The Toolkit describes key approaches that people and organisations have taken that resulted in effective systemic advocacy and positive change for Australians living with a rare disease.
These changes have improved the health and wellbeing of Australians living with rare disease by enhancing:
- awareness and education,
- care and support, and
- research and data.
Effective approaches are ones that gain and maintain the trust of all stakeholders, and lead to a common desired outcome. Trust among all members of the rare disease sector is important, and gaining and maintaining the trust of the rare disease community is crucial to effective systemic advocacy and positive change.
The Toolkit is designed to help people:
• Learn about approaches that can help to bring about systemic change
• Plan their own approaches and next steps.

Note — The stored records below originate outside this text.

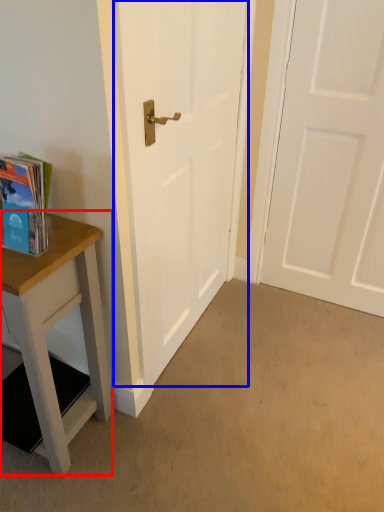
Question: Among these objects, which one is farthest to the camera, table (highlighted by a red box) or door (highlighted by a blue box)?

Choices:
 (A) table
 (B) door

Answer: (B)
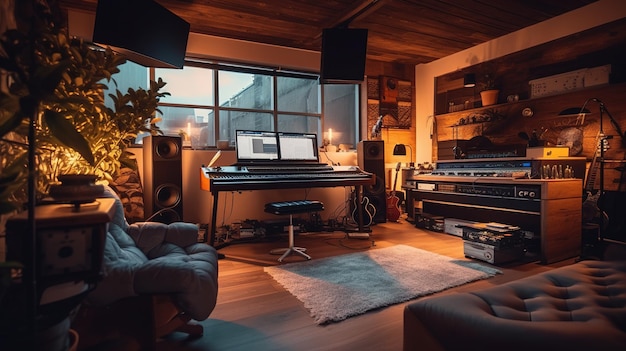
In order to click on stool in this screenshot , I will do `click(300, 205)`.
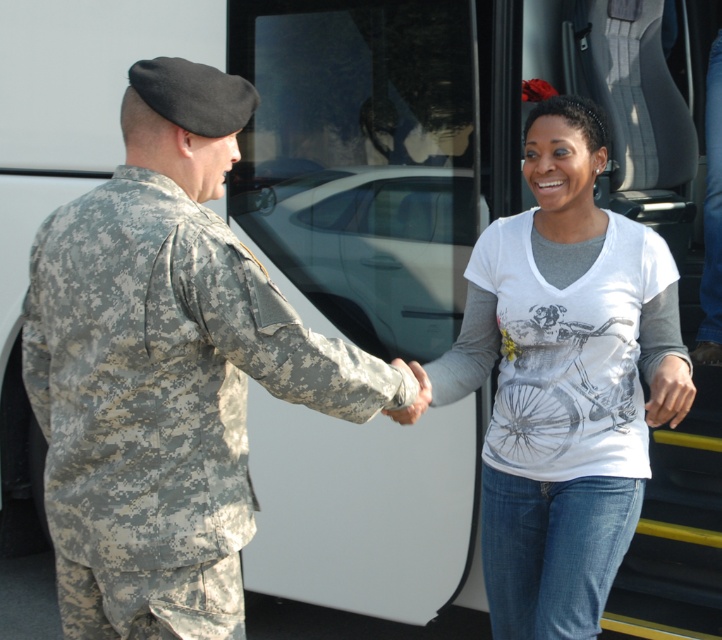
Can you confirm if camouflage uniform at left is positioned to the left of white printed shirt at center?

Indeed, camouflage uniform at left is positioned on the left side of white printed shirt at center.

What do you see at coordinates (165, 369) in the screenshot? I see `camouflage uniform at left` at bounding box center [165, 369].

Who is more distant from viewer, (103, 477) or (591, 227)?

The point (591, 227) is more distant.

You are a GUI agent. You are given a task and a screenshot of the screen. Output one action in this format:
    pyautogui.click(x=<x>, y=<y>)
    Task: Click on the camouflage uniform at left
    
    Given the screenshot: What is the action you would take?
    pyautogui.click(x=165, y=369)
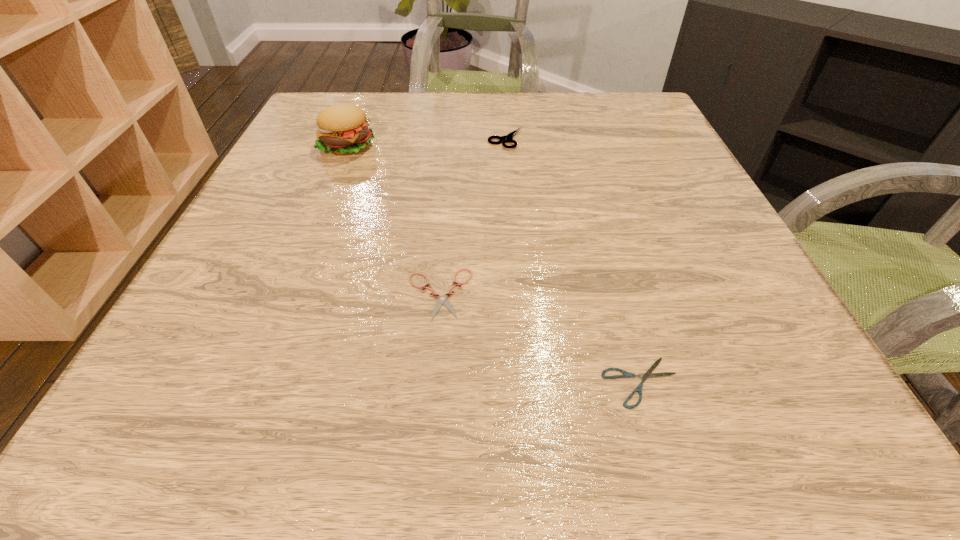
The width and height of the screenshot is (960, 540). Find the location of `the tallest object`. the tallest object is located at coordinates (342, 129).

What are the coordinates of `hamburger` in the screenshot? It's located at (342, 129).

Find the location of `the second shears from right to left`. the second shears from right to left is located at coordinates (507, 138).

Identify the location of the farthest shears. This screenshot has height=540, width=960. (507, 138).

Where is `the second nearest object`? This screenshot has height=540, width=960. the second nearest object is located at coordinates (441, 300).

Locate an element on the screen. The height and width of the screenshot is (540, 960). the second shortest object is located at coordinates (441, 300).

I want to click on the rightmost shears, so click(x=648, y=374).

This screenshot has height=540, width=960. I want to click on the rightmost object, so click(x=648, y=374).

Identify the location of vacant space located on the right of the tallest object. The image size is (960, 540). [x=403, y=145].

Locate an element on the screen. This screenshot has width=960, height=540. free space located on the back of the third object from left to right is located at coordinates (502, 99).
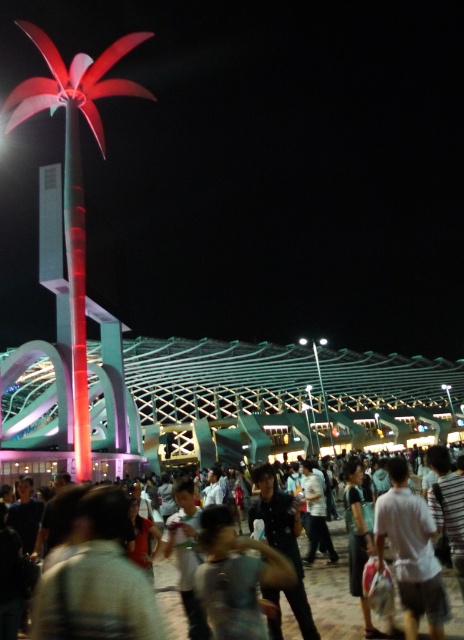
You are a photographer trying to capture the shiny metallic palm tree at left and the matte black crowd at center in a single shot. Based on their positions, which object would appear closer to the camera in the photo?

The shiny metallic palm tree at left appears closer to the camera because it is positioned over the matte black crowd at center, indicating it is in a forward layer.

Looking at this image, you are attending a night event and see the shiny metallic palm tree at left and the matte black crowd at center. Which object is located to the left of the other?

The shiny metallic palm tree at left is positioned on the left side of matte black crowd at center.

Consider the image. You are a photographer trying to capture a clear shot of the white matte shirt at lower right without the matte black crowd at center obstructing it. Based on the scene, is this possible?

The white matte shirt at lower right is in front of the matte black crowd at center, so it is already positioned in a way that it is not obstructed by the crowd. Therefore, you can capture a clear shot of the white matte shirt at lower right without the matte black crowd at center blocking it.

Although the rare disease sector extends beyond health to the disability, social and welfare sectors, education, employment, housing and other areas, this Toolkit primarily focuses on the health system, including health policy at state and federal levels, medical and health research, clinical trials, access to therapies and clinical care, and health service provision.
Who the Toolkit is for
To help address the challenges faced by people living with a rare disease, the Toolkit provides inspiration, resources, practical tools and links to training and education to help the entire rare disease sector advocate more effectively to achieve the best possible health and wellbeing outcomes for people living with a rare disease.
How to use this Toolkit
Section 2 includes case studies provided by rare disease organisations and rare disease advocates which are designed to showcase how different stakeholders have worked together to bring about systemic change.

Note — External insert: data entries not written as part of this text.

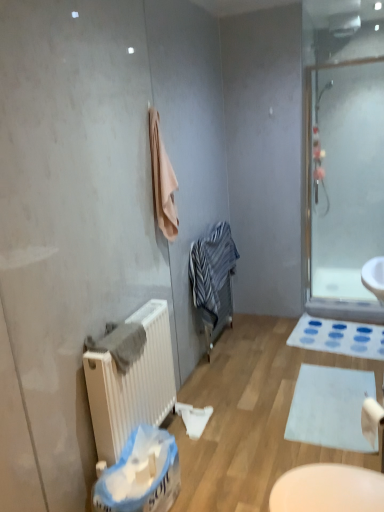
Where is `vacant area that is situated to the right of white matte radiator at lower left`? vacant area that is situated to the right of white matte radiator at lower left is located at coordinates (221, 454).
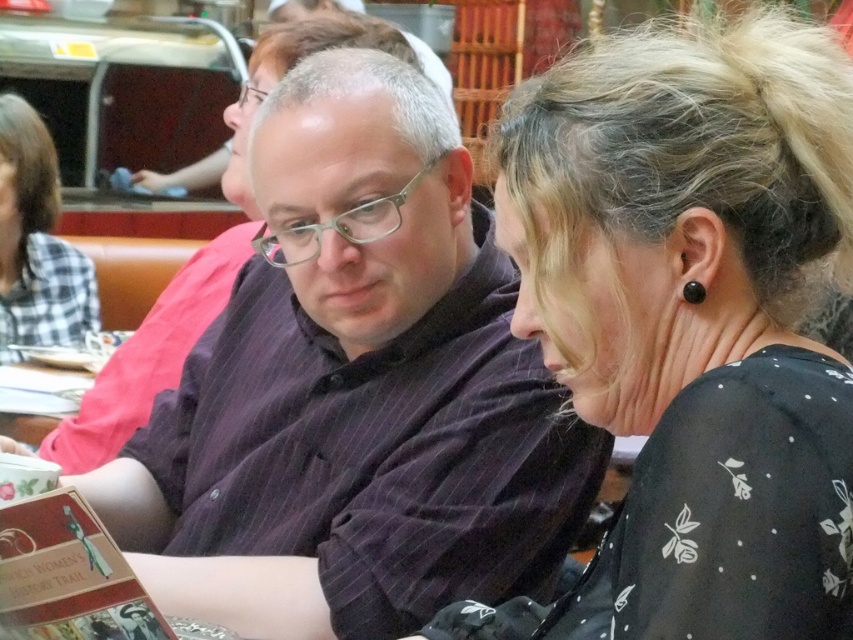
You are a photographer trying to capture a photo of the dark pinstriped shirt at center and the black dotted blouse at center. Since you want both subjects to be in focus, you need to know which one is taller. Can you determine which is taller?

The dark pinstriped shirt at center is taller than the black dotted blouse at center, so you should adjust your camera settings to ensure the taller dark pinstriped shirt at center is in focus first.

You are a delivery person who needs to hand a package to the man in the dark pinstriped shirt at center. You are currently standing 2 meters away from him. Can you reach him without moving closer?

The man in the dark pinstriped shirt at center is 1.49 meters away from you, so yes, you can reach him without moving closer since you are already within the 2 meters distance.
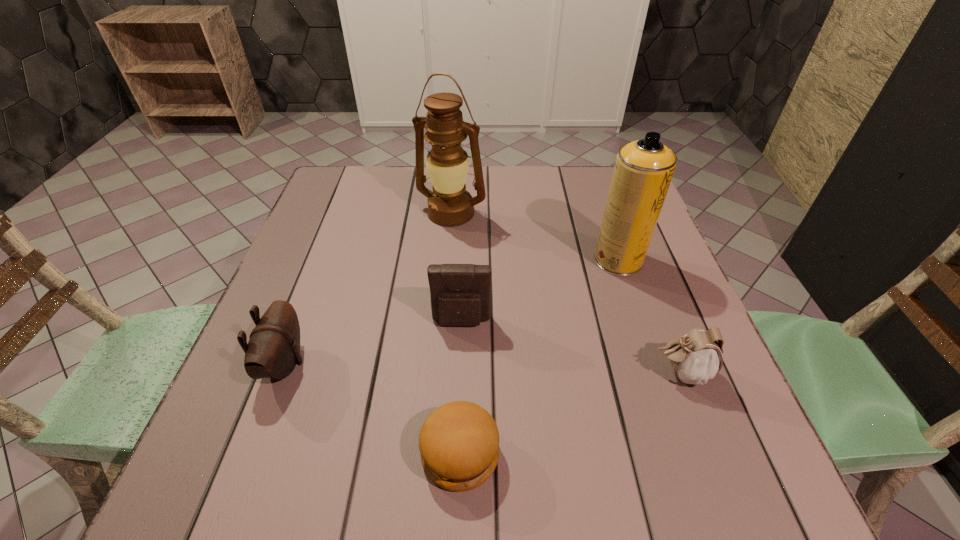
Locate an element on the screen. The height and width of the screenshot is (540, 960). pouch located at the right edge is located at coordinates (696, 357).

In order to click on vacant area at the far edge in this screenshot , I will do 414,181.

Identify the location of free region at the left edge. Image resolution: width=960 pixels, height=540 pixels. click(x=335, y=234).

In order to click on vacant space at the right edge in this screenshot , I will do `click(746, 428)`.

The width and height of the screenshot is (960, 540). Find the location of `free space at the far right corner of the desktop`. free space at the far right corner of the desktop is located at coordinates (587, 168).

Find the location of a particular element. The height and width of the screenshot is (540, 960). empty space that is in between the farthest object and the rightmost pouch is located at coordinates (565, 293).

At what (x,y) coordinates should I click in order to perform the action: click on unoccupied position between the leftmost pouch and the hamburger. Please return your answer as a coordinate pair (x, y). This screenshot has height=540, width=960. Looking at the image, I should click on (372, 409).

This screenshot has height=540, width=960. What are the coordinates of `free area in between the hamburger and the oil lamp` in the screenshot? It's located at (456, 333).

I want to click on blank region between the leftmost pouch and the oil lamp, so click(x=368, y=288).

At what (x,y) coordinates should I click in order to perform the action: click on free space between the shortest object and the oil lamp. Please return your answer as a coordinate pair (x, y). The image size is (960, 540). Looking at the image, I should click on (456, 333).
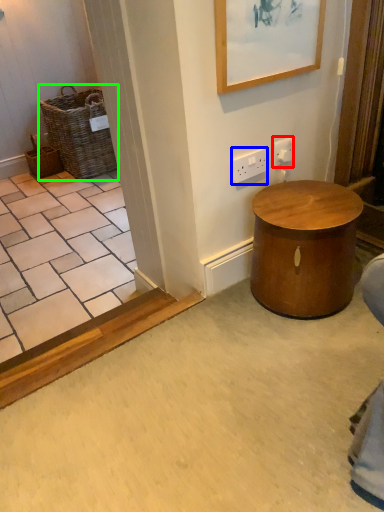
Question: Which object is positioned farthest from electric outlet (highlighted by a red box)? Select from electric outlet (highlighted by a blue box) and basket (highlighted by a green box).

Choices:
 (A) electric outlet
 (B) basket

Answer: (B)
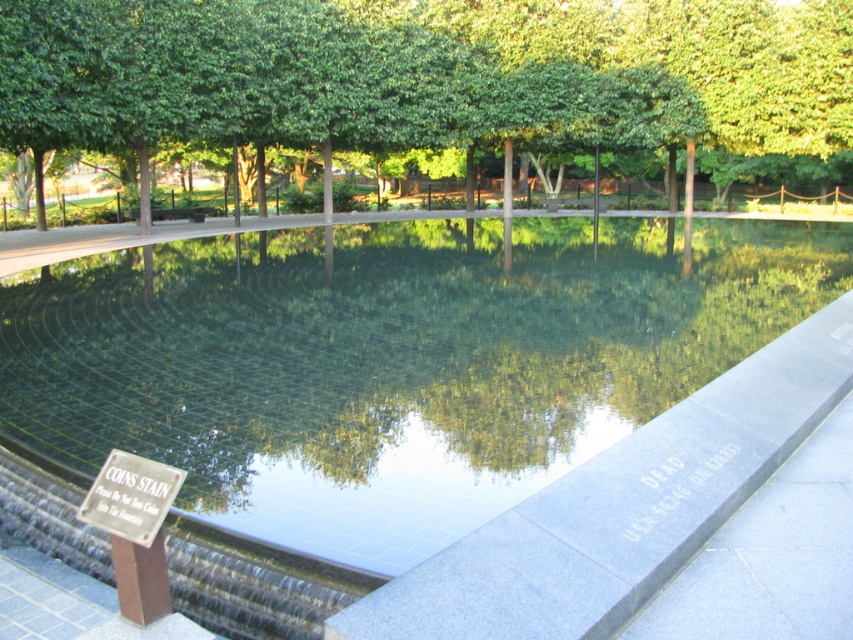
Is clear glass pool at center thinner than green leafy tree at center?

Indeed, clear glass pool at center has a lesser width compared to green leafy tree at center.

Who is positioned more to the right, clear glass pool at center or green leafy tree at center?

Positioned to the right is green leafy tree at center.

Is point (416, 390) positioned after point (474, 70)?

No, (416, 390) is in front of (474, 70).

The image size is (853, 640). In order to click on clear glass pool at center in this screenshot , I will do `click(392, 362)`.

Is clear glass pool at center thinner than metallic silver sign at lower left?

In fact, clear glass pool at center might be wider than metallic silver sign at lower left.

Who is positioned more to the right, clear glass pool at center or metallic silver sign at lower left?

clear glass pool at center

This screenshot has height=640, width=853. Find the location of `clear glass pool at center`. clear glass pool at center is located at coordinates (392, 362).

Is green leafy tree at center below metallic silver sign at lower left?

No, green leafy tree at center is not below metallic silver sign at lower left.

Is point (283, 140) positioned behind point (120, 525)?

Yes, it is behind point (120, 525).

Which is in front, point (305, 141) or point (173, 476)?

Point (173, 476) is more forward.

At what (x,y) coordinates should I click in order to perform the action: click on green leafy tree at center. Please return your answer as a coordinate pair (x, y). Looking at the image, I should click on (426, 74).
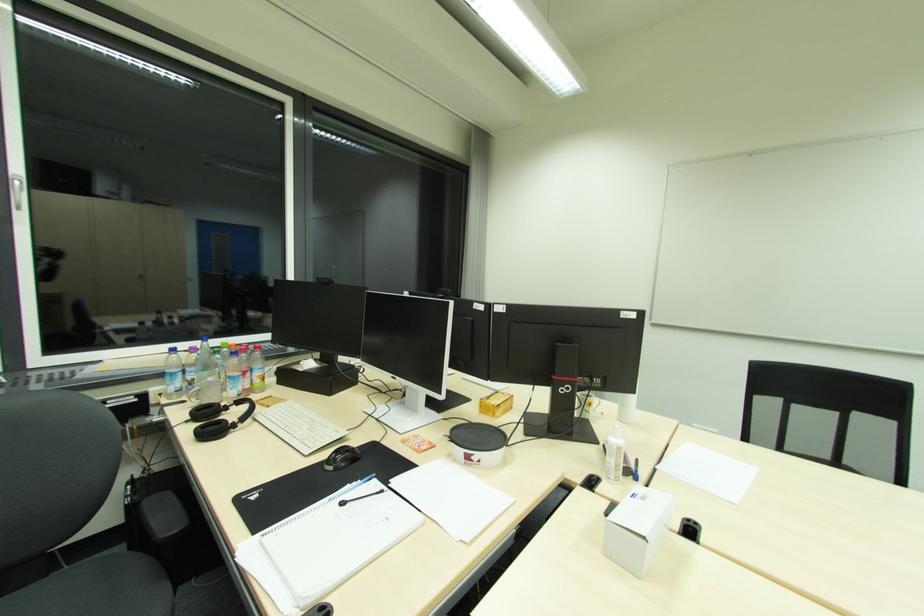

These case studies highlight four key approaches commonly used by stakeholders to achieve systemic change in rare disease (Table 1). The intention is that you can read these case studies to gain inspiration and insight into approaches that have been effective.
Then, in Section 3, each approach is described in more detail. Accompanying tools are provided that could be helpful for individuals and organisations considering how to apply these approaches to their own rare disease advocacy.

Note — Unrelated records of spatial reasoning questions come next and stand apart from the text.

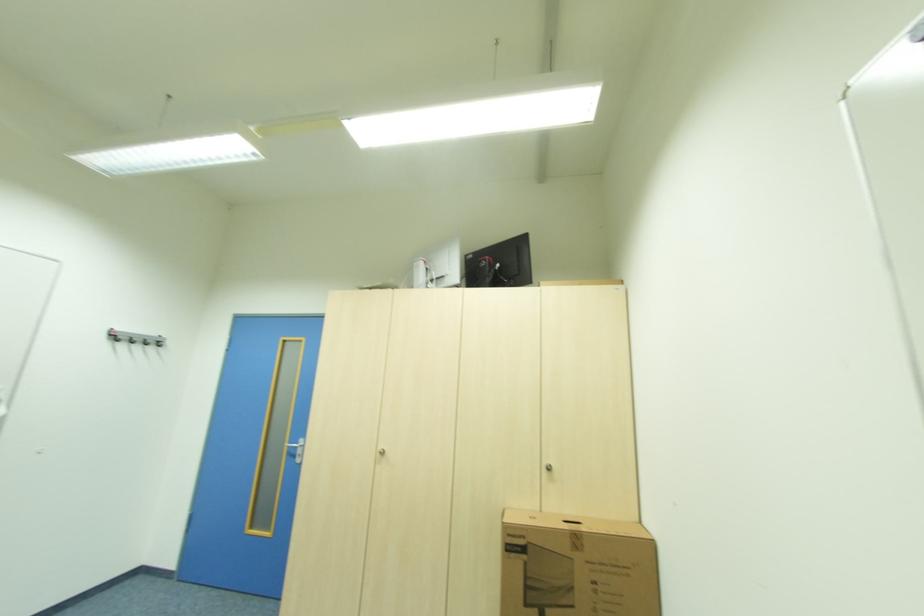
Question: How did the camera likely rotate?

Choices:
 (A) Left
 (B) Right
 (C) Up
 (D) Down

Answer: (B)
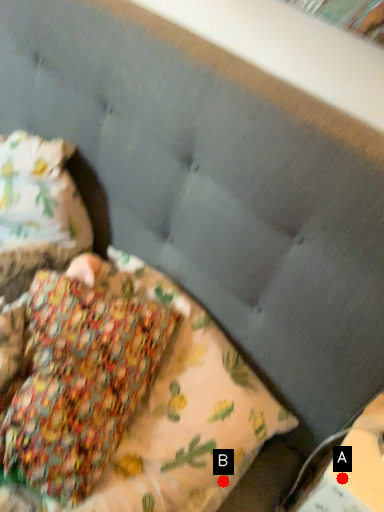
Question: Two points are circled on the image, labeled by A and B beside each circle. Among these points, which one is farthest from the camera?

Choices:
 (A) A is further
 (B) B is further

Answer: (B)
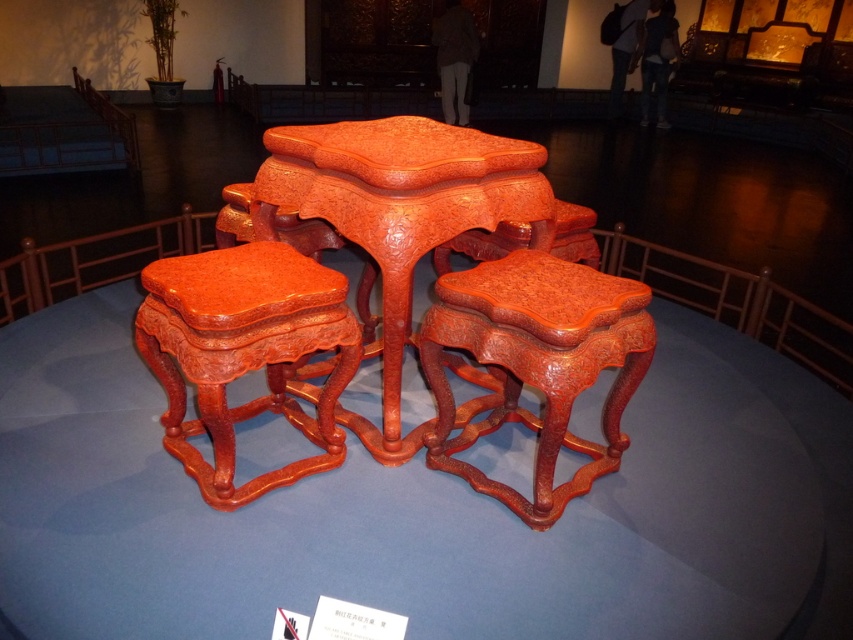
You are a furniture designer examining the traditional Chinese lacquered furniture arrangement. You notice the cinnabar lacquer table at center and the glossy lacquered stool at center. Which object is placed directly above the other?

The cinnabar lacquer table at center is positioned over the glossy lacquered stool at center, meaning the table is above the stool.

You are standing at the center of the circular platform where the cinnabar lacquer table at center is displayed. If you walk straight ahead, which direction will you face relative to the table?

Since the cinnabar lacquer table at center is located at point (399, 216), it is slightly off the exact center of the platform. Walking straight ahead from the center would mean moving towards the table, so you would be facing the cinnabar lacquer table at center directly.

Table 1. The key approaches for effective systemic advocacy described in this Toolkit
 | Networking and collaboration | How to find your allies and experts |
 | Communication and storytelling | How to create clear messaging and share personal stories safely |
 | Co-design | How to apply co-design to ensure the needs and priorities of all rare disease stakeholders are included |
 | Patience, persistence, and flexibility | How to keep going despite the uncertainty and challenges – rare disease challenges are complex and often require complex solutions |
The icons below are used throughout the Toolkit:
 | Rare disease-specific tools |
 | Links to more information and practical tools |
 | Quotes from the rare disease community |
 | Key messages |
How the Toolkit was developed
This Toolkit was developed as part of the Australian Government-funded Rare Disease Awareness, Education, Support and Training (RArEST) Project. The RArEST Project is a partnership between RVA, the University of New South Wales (UNSW Sydney), Macquarie University, and the University of Western Australia.
The Toolkit was co-developed with the rare disease sector, including people living with a rare disease, leaders of rare disease organisations, health professionals, and RVA as the national peak body for Australians living with a rare disease. More information about the development process and the frameworks that guided the Toolkit development can be found in the Toolkit companion document How the Toolkit was developed.